__Task goal__:
Pick out every line in the records that contains the word "available" and copy each such line in full.

__Data supplied__:
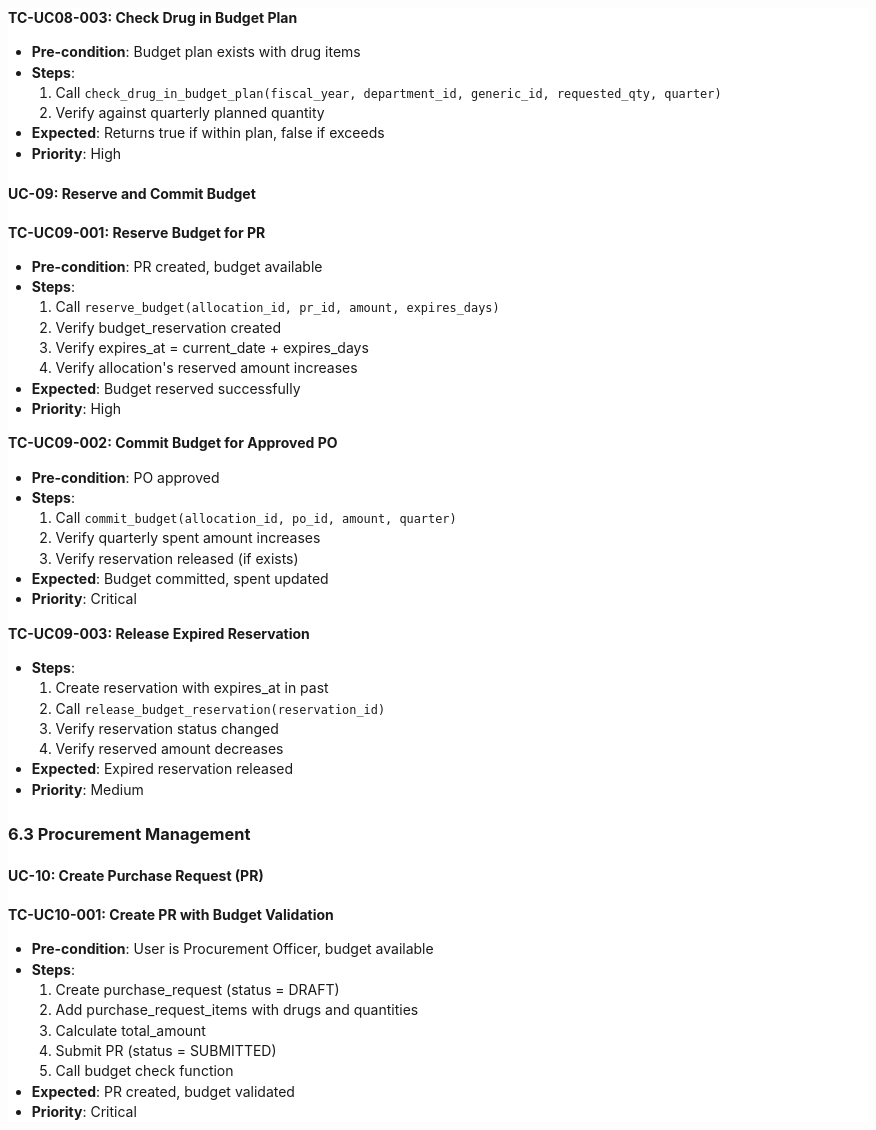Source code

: **TC-UC08-003: Check Drug in Budget Plan**
- **Pre-condition**: Budget plan exists with drug items
- **Steps**:
  1. Call `check_drug_in_budget_plan(fiscal_year, department_id, generic_id, requested_qty, quarter)`
  2. Verify against quarterly planned quantity
- **Expected**: Returns true if within plan, false if exceeds
- **Priority**: High

#### UC-09: Reserve and Commit Budget

**TC-UC09-001: Reserve Budget for PR**
- **Pre-condition**: PR created, budget available
- **Steps**:
  1. Call `reserve_budget(allocation_id, pr_id, amount, expires_days)`
  2. Verify budget_reservation created
  3. Verify expires_at = current_date + expires_days
  4. Verify allocation's reserved amount increases
- **Expected**: Budget reserved successfully
- **Priority**: High

**TC-UC09-002: Commit Budget for Approved PO**
- **Pre-condition**: PO approved
- **Steps**:
  1. Call `commit_budget(allocation_id, po_id, amount, quarter)`
  2. Verify quarterly spent amount increases
  3. Verify reservation released (if exists)
- **Expected**: Budget committed, spent updated
- **Priority**: Critical

**TC-UC09-003: Release Expired Reservation**
- **Steps**:
  1. Create reservation with expires_at in past
  2. Call `release_budget_reservation(reservation_id)`
  3. Verify reservation status changed
  4. Verify reserved amount decreases
- **Expected**: Expired reservation released
- **Priority**: Medium

### 6.3 Procurement Management

#### UC-10: Create Purchase Request (PR)

**TC-UC10-001: Create PR with Budget Validation**
- **Pre-condition**: User is Procurement Officer, budget available
- **Steps**:
  1. Create purchase_request (status = DRAFT)
  2. Add purchase_request_items with drugs and quantities
  3. Calculate total_amount
  4. Submit PR (status = SUBMITTED)
  5. Call budget check function
- **Expected**: PR created, budget validated
- **Priority**: Critical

__Answer box__:
- **Pre-condition**: PR created, budget available
- **Pre-condition**: User is Procurement Officer, budget available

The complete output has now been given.